Jossie Cook has lived next to one of the parcels for 32 years. She said she's invested $60,000 in her house during the last six years and is too old to sell her house and get a new 30-year mortgage. She said she understands the need for jobs, but she should have been notified of the city and county's plans when the authority purchased the land in 2004.

The council split its vote 3-3, with councilwomen Janet Goodman, Ocie Franklin and Hawnethia Williams opposing.

The Covington Planning Commission voted 4-1 to recommend approval and both the county’s and city’s future land use maps call for the property to be zoned industrial.

Turner said only one industry has seriously looked at the property since it was purchased and he had no timetable for when the property would be developed.

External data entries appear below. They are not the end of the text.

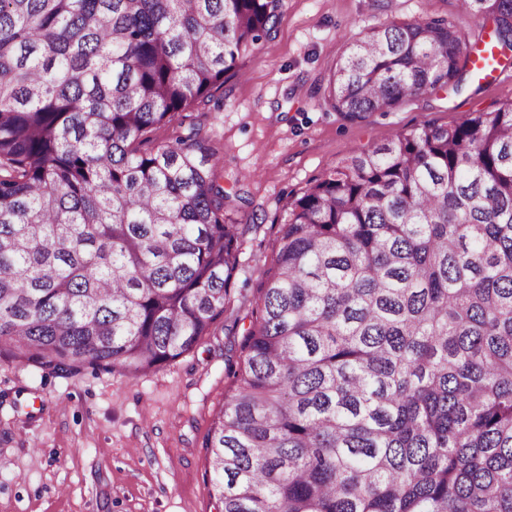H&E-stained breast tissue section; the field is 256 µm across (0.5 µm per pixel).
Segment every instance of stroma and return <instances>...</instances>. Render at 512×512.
Here are the masks:
<instances>
[{"label": "stroma", "mask_w": 512, "mask_h": 512, "mask_svg": "<svg viewBox=\"0 0 512 512\" xmlns=\"http://www.w3.org/2000/svg\"><path fill=\"white\" fill-rule=\"evenodd\" d=\"M444 19L471 48L490 24L457 0H286L272 38L225 77L211 120L224 140V186L243 185L258 220L234 277L249 312L291 197L359 148L512 101V78L468 77L444 99L425 94L351 120L324 101L346 47L392 22ZM163 368L131 378L90 367L33 369L0 348V512H222L203 440L229 389L225 329Z\"/></svg>", "instance_id": "1"}]
</instances>
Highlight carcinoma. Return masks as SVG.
<instances>
[{"mask_svg":"<svg viewBox=\"0 0 512 512\" xmlns=\"http://www.w3.org/2000/svg\"><path fill=\"white\" fill-rule=\"evenodd\" d=\"M284 0H0V346L135 377L234 323L245 199L208 113ZM512 52V0H461ZM473 72L457 27H375L350 119ZM173 136L157 140L159 125ZM203 447L223 512H512V102L358 150L288 208Z\"/></svg>","mask_w":512,"mask_h":512,"instance_id":"obj_1","label":"carcinoma"}]
</instances>
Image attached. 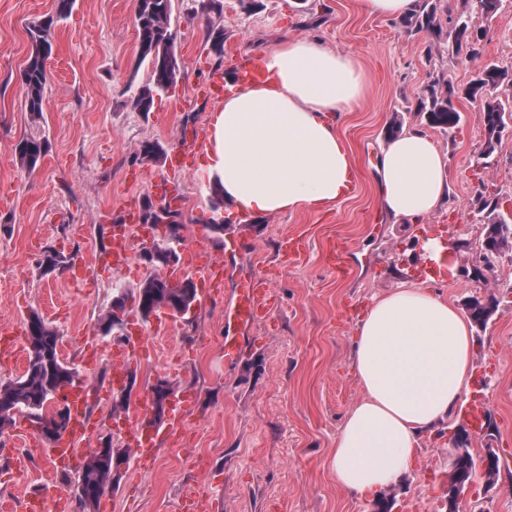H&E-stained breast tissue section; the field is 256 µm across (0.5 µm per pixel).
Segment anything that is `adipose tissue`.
Segmentation results:
<instances>
[{
  "label": "adipose tissue",
  "instance_id": "adipose-tissue-1",
  "mask_svg": "<svg viewBox=\"0 0 512 512\" xmlns=\"http://www.w3.org/2000/svg\"><path fill=\"white\" fill-rule=\"evenodd\" d=\"M261 79L224 98L209 126L204 170L232 211L317 210L343 200L355 169L336 119L364 97L353 57L286 38L266 50ZM386 212L421 223L445 201L447 164L423 130L385 142L376 167ZM471 327L439 293L405 284L374 299L351 338L363 396L326 461L337 483L377 498L411 464L421 436L458 408L471 383Z\"/></svg>",
  "mask_w": 512,
  "mask_h": 512
}]
</instances>
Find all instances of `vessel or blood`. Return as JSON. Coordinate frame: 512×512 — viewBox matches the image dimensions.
<instances>
[{
    "label": "vessel or blood",
    "instance_id": "1",
    "mask_svg": "<svg viewBox=\"0 0 512 512\" xmlns=\"http://www.w3.org/2000/svg\"><path fill=\"white\" fill-rule=\"evenodd\" d=\"M226 90L225 74L223 70L216 69L211 71L207 79L197 87L196 95L204 100L218 101L223 99ZM204 145V138L195 135L174 150L169 160V175L153 181L152 193L167 195L170 206L179 207L181 204L179 196L167 194L166 189L173 178L187 173L188 156L201 150ZM138 215L139 211L135 204L130 203L124 207L120 226L113 229L108 246L98 257L99 263L110 264L116 268L121 267L131 252L133 239L137 238L144 242L152 240L153 231L147 227L143 228L139 237L130 235L129 227L137 223ZM187 266L199 288L200 302L208 303L221 295L227 277V268L222 261L210 255L207 245H200L199 249L189 252ZM275 301L276 293L272 279L247 271L240 274L234 297L224 309V317L232 321L241 332L247 333L271 311ZM127 342V347L117 348L112 352V375L109 387L114 391L124 390L129 383V368L126 364L127 348L136 344L137 339L131 336L128 337ZM86 395V388L80 384L66 387L64 390V397L70 411L69 426L56 443L44 450L46 458L54 469L62 470L70 466L77 453L78 443L94 426L87 410ZM149 410V401L143 399L132 412L120 419L138 455L143 459L154 456L156 452L153 437L141 434L137 429L138 421L147 416ZM486 410L485 397L477 394L460 408L459 417L479 434L485 428Z\"/></svg>",
    "mask_w": 512,
    "mask_h": 512
}]
</instances>
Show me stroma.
<instances>
[{
    "label": "stroma",
    "mask_w": 512,
    "mask_h": 512,
    "mask_svg": "<svg viewBox=\"0 0 512 512\" xmlns=\"http://www.w3.org/2000/svg\"><path fill=\"white\" fill-rule=\"evenodd\" d=\"M54 0H0V328L17 331L25 345V323L38 312L63 336L60 355L79 371V382L94 385V430L83 448L99 447L112 435L117 447L129 440L113 431L109 357L126 332L146 337V352L134 355L131 401L148 394L156 379L175 383L194 399L186 433L157 434L155 456L130 461L119 485L97 512H181L194 488L211 494L215 512H373L336 483L326 468L336 433L361 398L352 371L350 337L373 298L400 283L424 284L430 264L416 240L436 236L445 246L447 274L433 285L458 308L470 299L495 295L498 307L486 328L474 329L472 391L488 399L497 429L470 435L475 460L486 449L500 458L497 486L476 484L459 512H512V249L485 254L484 225L474 207L475 189L485 183L512 198V135H505L490 165H483L484 130L477 103L461 98L459 126L431 130L450 169L448 202L426 224L389 217L380 201L374 166L393 118L405 127H426L418 110L422 91L439 75L465 87L476 69L466 54L449 53L426 34L404 33L395 20L361 13L358 0H172L176 32V85L159 93L150 112L132 100L150 77L137 57L133 0H76L71 16L55 28L46 62L48 84L41 116L28 112L20 72L32 51L29 26L52 14ZM471 27L483 29L482 59L512 66V0H503L493 19L470 12ZM220 31L223 53L212 51L208 30ZM312 38L359 63L367 94L338 118L340 136L360 174L345 200L322 211L269 216L213 209L204 153L190 174L180 177V247L205 241L215 254L224 240L242 247L229 256L225 298L232 297L240 272L276 271L279 300L257 323L241 357L224 362L230 327L224 303L195 305L173 316L165 335L154 322L128 308L123 329L102 334L101 318L116 290L134 292L150 268L133 247L128 265L73 281L68 270L45 272L53 249L74 261L91 263L108 243V222L124 202L142 204L151 180L168 172V161L144 159V144L166 152L185 136L206 134L219 103L204 102L195 88L233 57H259L281 38ZM31 133L49 148L31 171L18 167L14 148ZM222 222L214 234L212 221ZM308 244L301 265L278 264L284 237ZM350 253L347 275L331 271L325 257L332 245ZM481 277H473V268ZM462 421L450 418L422 436L410 470L395 485L392 512H446L448 449ZM0 512H17L21 502L52 480L65 494V512H75L77 469L49 471L44 446L30 422L17 417L0 436Z\"/></svg>",
    "instance_id": "35a3bbf8"
}]
</instances>
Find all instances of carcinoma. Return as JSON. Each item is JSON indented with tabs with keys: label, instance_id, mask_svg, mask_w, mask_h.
<instances>
[{
	"label": "carcinoma",
	"instance_id": "cac0c4a2",
	"mask_svg": "<svg viewBox=\"0 0 512 512\" xmlns=\"http://www.w3.org/2000/svg\"><path fill=\"white\" fill-rule=\"evenodd\" d=\"M171 2L134 0L138 55L140 61L147 63L151 70V84L140 88L134 98V105L141 112L151 111L154 95L168 90L177 82L178 67L172 52L176 32L171 29ZM465 3L471 9L492 17L500 9L502 0H465ZM54 5L56 17L35 22L28 28L34 51L26 60L20 78L27 108L34 116L43 112L48 80L46 59L53 48L54 23L70 17L75 0H54ZM444 11L449 13L451 9L442 5V0H416L413 13L400 19L399 27L408 34L426 32L439 41H446L451 52L464 50L470 60L480 59L487 31L472 30L461 15L445 30L439 18ZM511 83L512 69L496 63H485L477 67L475 77L461 91L437 76L424 88L419 111L426 115L429 126L446 131L454 129L461 121V113L453 103L459 94L479 103L478 120L484 129L485 138L481 156L488 159L495 153L503 133L512 123V105L503 103L497 94L501 86ZM48 148L46 139L29 135L16 145L15 161L32 171L46 155ZM476 192L480 211L486 213L485 236L501 250L512 248V225L499 213V198L487 195L483 183L477 186ZM177 260L175 251L155 245L154 252L144 258L151 267V273L136 293L119 291L113 296L111 310L101 319L103 332L107 334L113 330V310H126L129 301L144 317L152 311L156 313L170 306L182 315L187 314L197 301L194 282L187 277L174 280L165 274L169 263ZM497 306V298L490 295L483 300H470L467 311L472 322L483 327ZM25 339L27 363L24 372L15 379L0 383V434L12 427L16 414L24 413L43 434L58 438L67 429L68 409L64 405L49 411L47 404L64 385L78 379V371L60 359V330L46 322L37 312L28 316ZM171 389L173 385L166 378L157 379L151 386L153 412L161 418L165 415V402ZM458 439L460 457L457 461V474L466 479L474 473L475 465L471 448L466 444L468 434L464 432L458 435ZM118 453L129 456L127 450L112 446L110 436L100 447L87 453L73 489L78 512H96L103 496L118 485L121 476L113 470V460Z\"/></svg>",
	"mask_w": 512,
	"mask_h": 512
}]
</instances>
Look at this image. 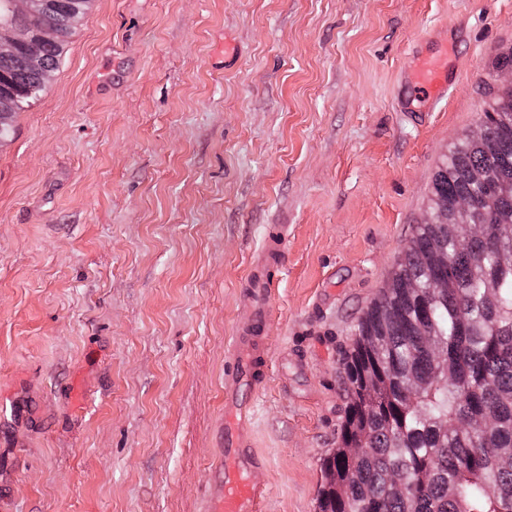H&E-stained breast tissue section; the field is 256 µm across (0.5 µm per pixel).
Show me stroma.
Returning a JSON list of instances; mask_svg holds the SVG:
<instances>
[{"label":"stroma","instance_id":"35a3bbf8","mask_svg":"<svg viewBox=\"0 0 512 512\" xmlns=\"http://www.w3.org/2000/svg\"><path fill=\"white\" fill-rule=\"evenodd\" d=\"M511 50L512 0H93L0 146V512H206L255 277L261 512H317L343 353ZM406 79L410 87L431 102L445 98L452 83L448 77L446 55L416 53L407 69Z\"/></svg>","mask_w":512,"mask_h":512}]
</instances>
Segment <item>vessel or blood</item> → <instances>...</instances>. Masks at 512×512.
<instances>
[{"label": "vessel or blood", "instance_id": "b4317fda", "mask_svg": "<svg viewBox=\"0 0 512 512\" xmlns=\"http://www.w3.org/2000/svg\"><path fill=\"white\" fill-rule=\"evenodd\" d=\"M406 79L429 101L445 98L451 84L446 55L415 54ZM270 313L266 283L252 282L245 314L230 345L232 362L224 375V478L209 491L208 512H259L269 493L256 478L265 462L253 448L250 410L239 402L238 392L251 384L258 364L259 347L251 332Z\"/></svg>", "mask_w": 512, "mask_h": 512}]
</instances>
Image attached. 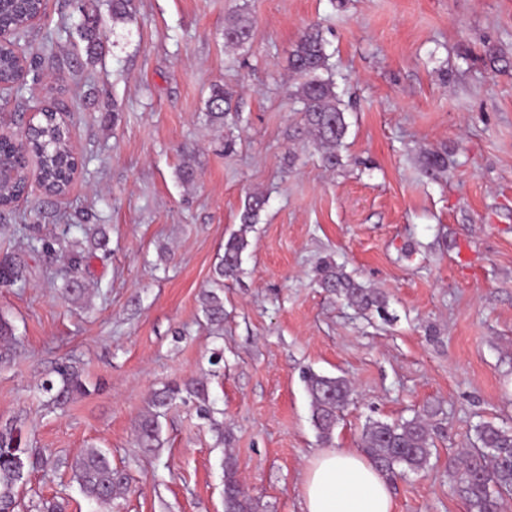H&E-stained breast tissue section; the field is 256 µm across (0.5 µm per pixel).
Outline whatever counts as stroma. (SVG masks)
Wrapping results in <instances>:
<instances>
[{
  "mask_svg": "<svg viewBox=\"0 0 512 512\" xmlns=\"http://www.w3.org/2000/svg\"><path fill=\"white\" fill-rule=\"evenodd\" d=\"M134 5L116 22L112 0H93V59L72 0H46L18 44L42 65L0 95V126L20 129L44 105L62 112L82 163L65 197L31 189L0 221V261L28 272L23 287H0L13 330L0 430L20 429L45 460L26 476L19 512L49 501L63 512H224L228 455L261 512H303L316 452L361 450L369 421L423 413L435 450L423 470L389 475L393 512H467L449 458L474 446L480 423L512 427V0ZM234 16L252 36L229 49ZM312 22L348 124L333 169L293 96L289 54ZM215 85L231 94L220 129L205 117ZM432 152L448 158L433 177L423 170ZM254 192L267 203L246 229ZM23 224L62 250L90 249L92 230L103 232L108 255L84 274L89 299L62 295V250L29 251ZM240 232L242 272L224 284L218 335L200 295ZM325 258L385 295L386 317L318 288ZM63 361L90 392L52 409L41 385ZM308 371L352 387L327 442L311 422ZM193 378L205 399L170 407L161 448H139L153 392ZM91 447L127 475L112 504L89 501L72 479L71 460Z\"/></svg>",
  "mask_w": 512,
  "mask_h": 512,
  "instance_id": "35a3bbf8",
  "label": "stroma"
}]
</instances>
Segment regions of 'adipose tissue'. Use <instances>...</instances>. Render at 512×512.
I'll list each match as a JSON object with an SVG mask.
<instances>
[{"label": "adipose tissue", "instance_id": "1", "mask_svg": "<svg viewBox=\"0 0 512 512\" xmlns=\"http://www.w3.org/2000/svg\"><path fill=\"white\" fill-rule=\"evenodd\" d=\"M305 512H392L389 486L371 460L346 448H324L303 481Z\"/></svg>", "mask_w": 512, "mask_h": 512}]
</instances>
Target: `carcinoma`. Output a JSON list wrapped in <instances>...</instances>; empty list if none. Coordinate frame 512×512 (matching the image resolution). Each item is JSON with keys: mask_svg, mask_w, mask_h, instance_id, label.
<instances>
[{"mask_svg": "<svg viewBox=\"0 0 512 512\" xmlns=\"http://www.w3.org/2000/svg\"><path fill=\"white\" fill-rule=\"evenodd\" d=\"M43 0H0V24L16 31L23 39L28 18L43 10ZM77 9L85 14L79 30L87 51L96 50L97 22L85 13L84 0H76ZM250 38V26L243 18H232L224 24V42L228 46H241ZM291 68L301 82L295 95L303 105L302 116L315 141L323 149L325 165L333 168L339 163L338 150L347 132V123L335 91V83L323 76L328 70L325 44L317 26L307 27L290 52ZM18 76L16 57L11 51L0 52V80L11 82ZM230 97L222 87H215L207 100L206 116L212 124L224 125L228 115ZM41 134L31 142L28 152L37 158L42 179L55 189L64 187L71 175L67 158L66 131L54 111L37 118ZM265 198L259 194L247 196L242 223L255 222ZM32 252L55 253L54 243L35 234L26 235ZM246 242L234 235L224 244V253L214 268L211 289L202 295V309L207 323L216 332L224 328V300L217 290L224 280L236 279L241 273L242 252ZM88 265V255L79 250L70 252L63 281L65 290L74 298L87 296L88 289L82 274ZM8 273L0 277L3 287H21L27 281L26 267L15 262L7 265ZM317 285L324 292L336 296L360 312L382 313L385 297L367 288L347 274L334 260L326 258L317 268ZM56 379L43 384L48 403L56 406L67 403L74 395L86 392L80 374L69 363L59 364ZM303 380L311 400L312 423L323 440H330L339 411L352 393L350 384L342 377H331L308 371ZM205 396L203 382L197 380L181 388L166 386L152 395L151 410L142 416L137 426V441L142 448L160 447V410L181 398L182 392ZM479 446L469 450L462 458L448 459V473L456 493L462 498L468 512H500V500L512 492V427L486 423L478 428ZM431 429L425 418L388 423L372 421L362 434V448L371 461L389 473L400 467L418 472L425 468L433 453ZM44 465V459L22 447L21 435L13 428L0 431V512H16L18 487L25 472ZM73 480L90 500L109 504L119 497L127 485L124 472L114 466L100 448H87L70 464ZM259 503L244 494L236 476V464L231 456L224 459V512H259Z\"/></svg>", "mask_w": 512, "mask_h": 512, "instance_id": "1", "label": "carcinoma"}]
</instances>
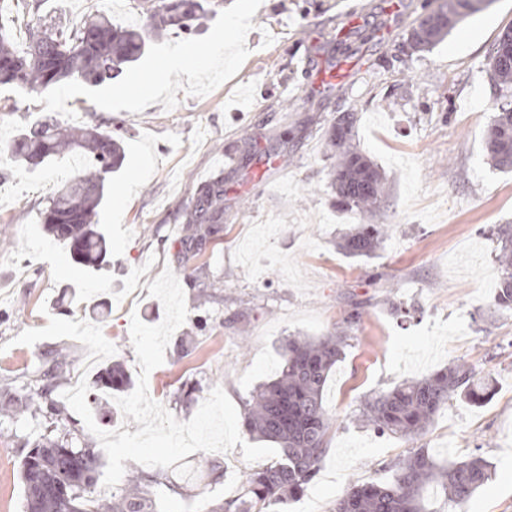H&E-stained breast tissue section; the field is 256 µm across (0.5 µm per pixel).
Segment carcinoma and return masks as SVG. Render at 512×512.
Instances as JSON below:
<instances>
[{
	"label": "carcinoma",
	"mask_w": 512,
	"mask_h": 512,
	"mask_svg": "<svg viewBox=\"0 0 512 512\" xmlns=\"http://www.w3.org/2000/svg\"><path fill=\"white\" fill-rule=\"evenodd\" d=\"M140 22L112 24V17L95 11L71 29L54 27L43 18L31 20L23 44L3 22L0 6V86L40 93L70 81L99 85L112 80L144 53L149 39L171 30L190 34L215 12V0H143ZM493 0H443L434 12L439 23L416 48L430 49L441 42L463 17L476 13ZM492 79L501 90H512V60L498 64ZM496 115L483 139V152L492 166L512 171V102L495 105ZM354 127V113L341 112L328 137L336 152L333 184L338 203L372 217L383 197L384 176L366 155L346 147ZM36 168L53 158L88 155L89 169L76 171L64 181L41 210V223L55 237L70 242L75 258L87 265L106 261L107 242L97 217L112 173L124 158L120 138L112 135V118L94 112L82 126H65L44 118L25 128L0 155ZM224 214V174L202 183L192 207L182 212L193 240L201 245L214 233ZM388 233L385 224H358L342 237L339 247L353 257L374 253ZM496 243L501 269L494 306L512 309V225L499 224L488 231ZM345 337L339 334L312 338L291 336L283 345L275 378L257 386L244 404L243 427L252 437L277 446L278 455L246 472L242 493L219 503L211 512H268L274 501L284 502L304 492L319 470L330 442L335 420L323 404L327 379L343 355ZM68 354L51 353L50 365L39 384L23 395H8L0 402V417L26 414L41 419L43 433L24 444L21 461L25 512H155L145 487L166 480L170 490L178 484L163 469L131 477L118 500L109 503L94 495L98 457L94 449L78 447L55 392L66 378ZM100 380L106 387L124 391L130 385L125 368L117 363L105 369ZM491 380L465 363H450L420 379L405 380L368 401L360 419L378 430L405 438L426 435L437 412L451 400L475 402L483 398ZM395 479L382 483L369 479L354 484L336 504V512H428L423 493L429 486L443 490L447 503L462 509L491 478L490 463L471 456L447 465L418 448L392 463Z\"/></svg>",
	"instance_id": "obj_1"
}]
</instances>
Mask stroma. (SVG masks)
Wrapping results in <instances>:
<instances>
[{
    "label": "stroma",
    "instance_id": "35a3bbf8",
    "mask_svg": "<svg viewBox=\"0 0 512 512\" xmlns=\"http://www.w3.org/2000/svg\"><path fill=\"white\" fill-rule=\"evenodd\" d=\"M221 0L194 35L169 32L112 82H70L27 94L0 87V141L35 119L78 126L111 99L125 147L99 222L105 263H77L67 241L40 219L72 168L57 158L0 178V392L21 388L58 347L71 357L67 387L86 380V401L105 431L124 422L112 390L99 381L113 362L141 368L132 317L164 318L148 286L171 269L188 316L164 363L148 379L152 399L189 421L213 387L236 410L272 378L291 336H346L324 403L336 425L319 472L304 495L271 512H334L350 486L391 481L390 464L417 448L438 461L479 455L492 476L465 512H512V310L493 306L499 266L486 229L512 225V173L495 170L482 150L498 89L489 49L512 24V0H493L428 51L408 45L411 26L436 0ZM108 10L114 23L139 19L134 0H45L47 19L66 28ZM220 54L200 58L219 32ZM183 52L163 88L138 78L168 54ZM356 115L352 145L384 171L379 223L388 234L374 255L336 247L360 216L336 203L329 131L338 113ZM224 175V222L201 251L186 248L180 209L198 183ZM66 314L101 327L113 357L85 369L87 348L73 339L16 343L27 329ZM189 353L177 352L180 339ZM452 362L492 374L483 402L452 401L430 431L413 439L379 435L359 419L364 404L407 378ZM197 387L194 402L181 398ZM39 420H0V512H24L23 442ZM220 463L199 472L202 458ZM251 467L241 448L192 453L171 467L185 488H152L157 512H210L242 492Z\"/></svg>",
    "mask_w": 512,
    "mask_h": 512
}]
</instances>
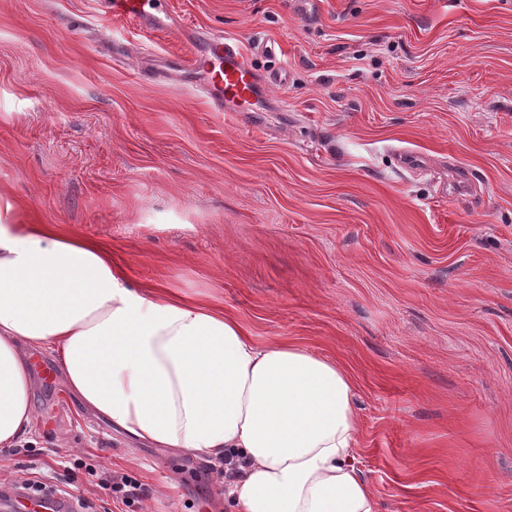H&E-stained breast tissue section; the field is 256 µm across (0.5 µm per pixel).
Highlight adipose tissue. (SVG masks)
<instances>
[{
    "mask_svg": "<svg viewBox=\"0 0 512 512\" xmlns=\"http://www.w3.org/2000/svg\"><path fill=\"white\" fill-rule=\"evenodd\" d=\"M51 352L86 409L129 438L206 457L232 512H377L354 464L353 382L223 310L137 288L90 240L33 224L0 192V447L30 432L27 351Z\"/></svg>",
    "mask_w": 512,
    "mask_h": 512,
    "instance_id": "ef3b65f1",
    "label": "adipose tissue"
}]
</instances>
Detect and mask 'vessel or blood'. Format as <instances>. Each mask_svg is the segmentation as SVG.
<instances>
[{"instance_id": "b4317fda", "label": "vessel or blood", "mask_w": 512, "mask_h": 512, "mask_svg": "<svg viewBox=\"0 0 512 512\" xmlns=\"http://www.w3.org/2000/svg\"><path fill=\"white\" fill-rule=\"evenodd\" d=\"M150 0H112L113 19L132 25L152 21ZM201 72L203 87L223 112H248L264 97L265 82L251 67L238 41L221 35L201 36L198 50L186 61Z\"/></svg>"}]
</instances>
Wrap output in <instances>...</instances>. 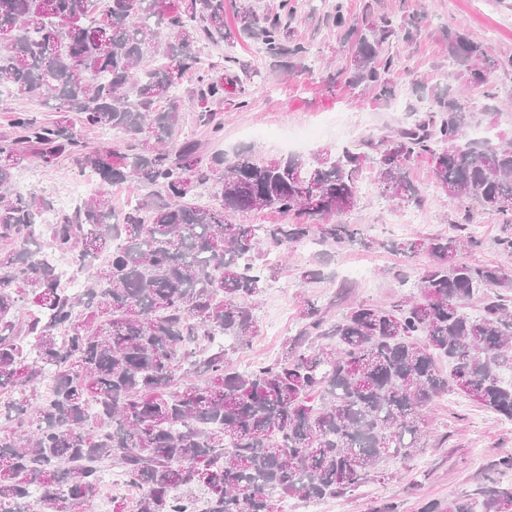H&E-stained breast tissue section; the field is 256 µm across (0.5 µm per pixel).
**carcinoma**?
Returning a JSON list of instances; mask_svg holds the SVG:
<instances>
[{
	"mask_svg": "<svg viewBox=\"0 0 512 512\" xmlns=\"http://www.w3.org/2000/svg\"><path fill=\"white\" fill-rule=\"evenodd\" d=\"M295 14L291 0L263 16L244 3L234 32L224 0H0V87L56 112H15L0 135V512H90L111 461L140 489L112 498V512H192L199 491L203 512H282L286 497L318 502L386 480L382 462L420 447L450 391L512 421V275L460 260L478 244L467 224L392 244L432 257L416 292L330 323L309 304L276 360L241 369L229 358L258 335L254 299L281 270L262 246L372 247L356 224L320 222L355 208L368 166L380 195L413 202L408 168L429 157L448 202L500 217L497 246L512 256V138L461 143L470 113L443 91L410 123L313 158L243 151L227 163L180 136L187 73L196 122L214 137L224 129L214 107L239 82L212 74L197 47L224 48L227 73L240 69L237 33L271 59L301 60L307 48L289 40ZM332 20L352 40L346 82L394 96L393 47L410 28L388 14L358 23L343 0ZM446 37L473 85L490 66L486 47L461 26ZM104 127L122 143L89 147L84 132ZM61 157L129 184L136 202L118 213L101 188L41 231L53 199L21 191L16 171ZM203 187L219 206L196 201ZM263 210L303 222L241 221ZM55 252L84 268L80 293L63 283ZM419 512H512V487Z\"/></svg>",
	"mask_w": 512,
	"mask_h": 512,
	"instance_id": "1",
	"label": "carcinoma"
}]
</instances>
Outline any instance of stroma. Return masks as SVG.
<instances>
[{
	"label": "stroma",
	"mask_w": 512,
	"mask_h": 512,
	"mask_svg": "<svg viewBox=\"0 0 512 512\" xmlns=\"http://www.w3.org/2000/svg\"><path fill=\"white\" fill-rule=\"evenodd\" d=\"M296 3L290 38L307 47L305 62L277 63L259 52L253 40H238L234 51L240 59V84L248 107L236 108V95H227L222 109L224 130L217 138L204 135L193 113L184 112L183 134L200 139L207 152L221 151L230 157L244 150L257 156L277 155L282 153V146L254 141L249 131H295L337 112L356 116L366 137L405 125L407 109L418 106L422 92L433 88L455 91L465 83L448 55L444 35L454 25L477 36L490 57L512 56V0H495L489 11L484 9L483 0H345L350 16L357 21L371 13L412 22V39L394 48L399 65L392 74L393 86L405 105L404 111L394 112L390 99L362 93L347 86L341 77L349 42L345 32L333 24L330 4L326 0ZM469 110L495 134L512 137V70L488 71L485 90L472 96ZM430 171V162L424 157L409 167V177L419 190V206L426 215L425 223L411 228L420 237L449 232L462 216L459 207L448 204ZM99 181L92 168L80 169L65 159L51 167L34 162L17 175L18 185L55 196L67 186ZM395 206V201L363 192L351 212L326 216L329 224L360 225L376 240V247L325 245L310 252L294 249L278 279L264 288L255 305L259 334L247 348L233 352L234 362L245 368L278 356L283 342L300 329L305 304H313L331 321L353 304L385 305L409 293L432 259L425 253L411 258L393 250V243L403 237L398 226L387 220L388 210ZM472 213L479 227V245L462 252L461 260L500 263L502 256L496 246L499 217L477 206ZM350 266L362 267V276L346 278ZM306 267L321 269L322 275L302 288L297 276ZM508 451L512 452L511 421L457 394H448L438 401L427 437L414 456L386 461L389 480L366 479L337 498V512H374L382 504L394 506L397 512H418L421 502L472 494L492 482L511 487L512 472L497 467L501 454Z\"/></svg>",
	"instance_id": "obj_1"
}]
</instances>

Also Monday, Police Chief Stacey Cotton recommended that city send a letter to O-Zone Bar and Grill and The Depot Sports Bar and Grill, asking them to better police themselves. He said these two locations are licensed as restaurants but clearly operate as bars and have a much higher number of calls for police service than pure restaurants.

The council decided Monday not to give an additional $51,000 for the library to Eastside High School trail that has been several years in the making. County Special Projects Coordinator Cheryl Delk was seeking money from both the city and county to be used as a match to allow her to apply for an $800,000 to $1 million state grant that would fully fund the trail project.